Soloway: There’s a woman named Logan Kibbins, who was our film curator. I was thinking about making a website where people could refer to them. I would love it if I Love Dick was used as a class or a curriculum where you could talk about the history of the female gaze. There are so many amazing films that we used by people like Naomi Uman and Cauleen Smith and Petra Cortright and lots of clips from other filmmakers…

Gubbins: Chantal Ackerman…

Soloway: Sally Potter, Maya Deren…

Gubbins: It’s so fun!

Soloway: Carolee Schneemann…

Gubbins: We think of it like hip-hop, where we’re sampling for the language of our show.

It’s very true that there’s really nothing like this on TV or streaming. Obviously you have art-historical reference points that are actually in the body of the show. What were some of the things you were thinking about in the writer’s room or in production as references?

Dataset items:
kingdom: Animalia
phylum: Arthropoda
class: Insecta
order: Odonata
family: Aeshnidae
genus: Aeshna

[TASK DESCRIPTION] Copy the interview passage about the show's film references, everything from "Gubbins: Chantal Ackerman…" down to "production as references?".

[TASK ANSWER]
Gubbins: Chantal Ackerman…

Soloway: Sally Potter, Maya Deren…

Gubbins: It’s so fun!

Soloway: Carolee Schneemann…

Gubbins: We think of it like hip-hop, where we’re sampling for the language of our show.

It’s very true that there’s really nothing like this on TV or streaming. Obviously you have art-historical reference points that are actually in the body of the show. What were some of the things you were thinking about in the writer’s room or in production as references?